Early one morning in his second term at the university, he saw Katerina and Elias on their way to work. When he spotted them coming towards him down the street they seemed self-contained in a world of shared laughter and contentment. They did not even notice him until they were only a few feet away.
‘Dimitri!’ exclaimed Katerina. ‘Ti kaneis? How are you?’
Within a few minutes they had exchanged dozens of life’s details, interrupting each other with questions, exclamations and answers.
‘How is Eugenia?’
‘Weaving in a workshop now. It’s hard work but more sociable.’
‘And the twins?’
‘Maria is married now and has moved to Trikala with their baby.’
‘A baby! So young!’
‘And Sofia is supposed to be getting married too . . .’
‘“Supposed”?’
>
‘Well . . . They’ve already been engaged for two years. It seems a long time to me . . . And Kyria Komninos?’
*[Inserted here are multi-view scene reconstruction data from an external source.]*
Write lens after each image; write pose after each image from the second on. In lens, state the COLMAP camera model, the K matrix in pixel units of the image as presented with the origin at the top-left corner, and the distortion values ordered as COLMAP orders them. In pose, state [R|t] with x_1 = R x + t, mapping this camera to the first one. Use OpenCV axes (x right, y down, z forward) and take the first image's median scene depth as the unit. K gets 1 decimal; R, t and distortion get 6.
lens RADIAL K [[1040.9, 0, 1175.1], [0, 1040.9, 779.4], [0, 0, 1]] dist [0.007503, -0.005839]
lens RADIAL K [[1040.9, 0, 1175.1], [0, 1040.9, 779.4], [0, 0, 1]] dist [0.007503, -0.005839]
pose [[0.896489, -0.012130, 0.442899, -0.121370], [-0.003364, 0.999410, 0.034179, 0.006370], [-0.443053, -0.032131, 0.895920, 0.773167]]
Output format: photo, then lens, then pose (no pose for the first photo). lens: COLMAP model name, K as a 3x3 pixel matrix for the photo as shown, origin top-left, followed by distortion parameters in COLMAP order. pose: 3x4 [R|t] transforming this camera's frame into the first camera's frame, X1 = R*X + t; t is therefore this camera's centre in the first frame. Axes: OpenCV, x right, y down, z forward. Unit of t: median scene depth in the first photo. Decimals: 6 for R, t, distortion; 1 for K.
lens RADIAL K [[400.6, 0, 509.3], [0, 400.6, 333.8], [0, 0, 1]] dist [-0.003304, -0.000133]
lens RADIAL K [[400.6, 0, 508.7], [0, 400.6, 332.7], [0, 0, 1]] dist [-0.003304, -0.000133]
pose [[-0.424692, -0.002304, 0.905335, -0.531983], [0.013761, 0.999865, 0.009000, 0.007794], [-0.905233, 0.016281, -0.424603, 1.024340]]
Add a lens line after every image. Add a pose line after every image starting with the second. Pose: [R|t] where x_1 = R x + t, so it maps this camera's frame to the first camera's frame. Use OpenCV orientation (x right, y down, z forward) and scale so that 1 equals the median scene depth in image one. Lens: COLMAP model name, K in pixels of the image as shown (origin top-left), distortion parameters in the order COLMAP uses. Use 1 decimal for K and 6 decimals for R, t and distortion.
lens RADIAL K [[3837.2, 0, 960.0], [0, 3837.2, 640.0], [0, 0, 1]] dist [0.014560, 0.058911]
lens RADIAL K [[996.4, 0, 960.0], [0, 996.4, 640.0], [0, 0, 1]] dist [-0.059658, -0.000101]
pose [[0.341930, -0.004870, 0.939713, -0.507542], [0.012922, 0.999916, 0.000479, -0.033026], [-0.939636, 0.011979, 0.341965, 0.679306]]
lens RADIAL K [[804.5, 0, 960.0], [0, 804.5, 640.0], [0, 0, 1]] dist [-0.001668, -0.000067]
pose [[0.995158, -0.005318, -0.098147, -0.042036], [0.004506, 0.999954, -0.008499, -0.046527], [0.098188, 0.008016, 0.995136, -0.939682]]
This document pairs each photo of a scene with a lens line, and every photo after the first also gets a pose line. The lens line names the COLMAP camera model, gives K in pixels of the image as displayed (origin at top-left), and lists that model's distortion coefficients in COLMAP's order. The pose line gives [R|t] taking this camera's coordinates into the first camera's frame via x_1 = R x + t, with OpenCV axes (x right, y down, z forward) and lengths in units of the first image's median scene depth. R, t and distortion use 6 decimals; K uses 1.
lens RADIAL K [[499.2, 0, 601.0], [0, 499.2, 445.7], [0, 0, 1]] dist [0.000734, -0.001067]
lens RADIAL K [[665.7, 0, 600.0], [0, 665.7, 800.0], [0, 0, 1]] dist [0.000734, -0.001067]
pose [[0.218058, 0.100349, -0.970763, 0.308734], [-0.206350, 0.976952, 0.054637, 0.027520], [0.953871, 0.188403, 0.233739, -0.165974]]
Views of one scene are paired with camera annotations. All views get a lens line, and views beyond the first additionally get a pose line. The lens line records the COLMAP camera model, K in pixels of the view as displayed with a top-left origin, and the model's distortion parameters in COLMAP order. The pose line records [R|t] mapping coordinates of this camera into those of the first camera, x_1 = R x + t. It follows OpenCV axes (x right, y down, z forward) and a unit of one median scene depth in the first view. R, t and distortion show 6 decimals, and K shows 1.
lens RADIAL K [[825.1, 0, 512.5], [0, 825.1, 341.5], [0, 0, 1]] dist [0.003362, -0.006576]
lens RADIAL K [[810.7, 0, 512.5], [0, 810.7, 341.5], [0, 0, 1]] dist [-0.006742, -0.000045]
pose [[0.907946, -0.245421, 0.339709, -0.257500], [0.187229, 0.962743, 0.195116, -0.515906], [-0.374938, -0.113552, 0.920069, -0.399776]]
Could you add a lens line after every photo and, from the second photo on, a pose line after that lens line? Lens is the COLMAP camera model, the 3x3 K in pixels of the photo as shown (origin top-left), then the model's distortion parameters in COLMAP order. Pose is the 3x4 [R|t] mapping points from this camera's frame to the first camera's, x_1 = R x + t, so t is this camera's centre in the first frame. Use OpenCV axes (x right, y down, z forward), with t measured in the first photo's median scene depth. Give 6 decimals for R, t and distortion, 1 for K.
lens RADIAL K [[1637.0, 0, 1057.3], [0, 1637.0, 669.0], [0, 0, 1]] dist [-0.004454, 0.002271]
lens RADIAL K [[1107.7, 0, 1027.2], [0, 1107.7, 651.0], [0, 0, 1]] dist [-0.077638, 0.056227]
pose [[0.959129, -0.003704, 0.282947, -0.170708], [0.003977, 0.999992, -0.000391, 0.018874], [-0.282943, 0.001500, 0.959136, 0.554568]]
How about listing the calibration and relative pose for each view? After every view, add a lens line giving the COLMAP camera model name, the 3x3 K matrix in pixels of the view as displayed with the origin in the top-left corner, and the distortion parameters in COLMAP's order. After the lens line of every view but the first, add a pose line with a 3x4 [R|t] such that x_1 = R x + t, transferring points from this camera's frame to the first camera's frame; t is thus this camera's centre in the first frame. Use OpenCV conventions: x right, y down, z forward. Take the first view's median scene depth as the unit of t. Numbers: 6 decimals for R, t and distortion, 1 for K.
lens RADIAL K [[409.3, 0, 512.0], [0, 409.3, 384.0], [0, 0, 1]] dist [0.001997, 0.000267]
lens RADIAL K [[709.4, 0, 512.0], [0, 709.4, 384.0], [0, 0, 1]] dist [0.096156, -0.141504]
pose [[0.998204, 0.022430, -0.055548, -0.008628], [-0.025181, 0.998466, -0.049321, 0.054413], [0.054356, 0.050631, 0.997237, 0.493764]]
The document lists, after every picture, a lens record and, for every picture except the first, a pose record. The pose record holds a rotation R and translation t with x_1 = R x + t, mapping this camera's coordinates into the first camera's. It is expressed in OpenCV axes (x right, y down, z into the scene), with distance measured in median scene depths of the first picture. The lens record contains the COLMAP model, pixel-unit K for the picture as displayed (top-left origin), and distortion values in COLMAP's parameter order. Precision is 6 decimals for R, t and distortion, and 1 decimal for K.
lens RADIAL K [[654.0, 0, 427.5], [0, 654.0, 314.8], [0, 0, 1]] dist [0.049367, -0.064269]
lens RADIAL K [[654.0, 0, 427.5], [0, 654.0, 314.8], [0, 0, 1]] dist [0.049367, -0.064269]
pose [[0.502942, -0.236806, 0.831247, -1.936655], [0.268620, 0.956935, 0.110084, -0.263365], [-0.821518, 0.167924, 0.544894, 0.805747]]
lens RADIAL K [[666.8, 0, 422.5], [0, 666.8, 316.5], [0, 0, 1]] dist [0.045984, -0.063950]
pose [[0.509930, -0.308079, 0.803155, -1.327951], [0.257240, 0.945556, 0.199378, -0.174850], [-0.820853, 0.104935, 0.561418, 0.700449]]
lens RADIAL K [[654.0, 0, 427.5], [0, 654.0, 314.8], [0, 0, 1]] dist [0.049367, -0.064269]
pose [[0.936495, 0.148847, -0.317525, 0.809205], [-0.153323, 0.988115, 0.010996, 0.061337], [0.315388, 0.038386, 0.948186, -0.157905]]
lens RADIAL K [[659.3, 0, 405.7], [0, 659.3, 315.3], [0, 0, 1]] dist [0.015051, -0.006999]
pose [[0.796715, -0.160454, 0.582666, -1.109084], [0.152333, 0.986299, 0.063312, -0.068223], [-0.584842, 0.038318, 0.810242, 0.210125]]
Katerina was finishing some beading on a new gown for her, so she had been on her mind.
‘She is well,’ answered Dimitri, knowing that this was the expected answer. ‘Perhaps you’ll be asked to deliver the dress?’
‘I would love to. But do you remember last time? I got into such trouble over that yellow dress. In any case, we’re so busy now that there is a special delivery service. Kyrios Moreno even has his own van now!’
What a pity, reflected Dimitri. He remembered the afternoon, two years earlier, when Katerina had delivered the yellow dress and how much gaiety she had brought into the house. He was not sure that he had seen his mother smile since then. He watched her every day, pale and beautiful, and knew that she never left the Niki Street mansion. Her only conversation was with Pavlina and himself, and he was certain that his parents rarely spoke. His father came in when she had already gone to bed and left before she was up, and Olga’s only contact with the outside world was to watch, from the safe distance of the drawing room, the comings and goings along the esplanade. She was always eager to hear about the university, hungry for the details of Dimitri’s day: where his discussions had led him, who his friends were. She lived her life through him, because she had no other.
‘Let’s go for coffee some time!’ enthused Elias. ‘We have unfinished business, don’t we?’
Dimitri laughed. Elias was referring to the tavli tournament they had begun over half a life-time earlier. They had played countless games and neither had ever been ahead by more than one win. It had been obsessional. Both of them had improved since that time and added new versions of the game to their repertoire.
Sending warm regards to their respective families, they agreed to meet again the following weekend.
Dimitri could not resist a glance over his shoulder. With a pang of envy, he noticed that Katerina’s head was inclined towards Elias’. Hardly a breath of air came between them.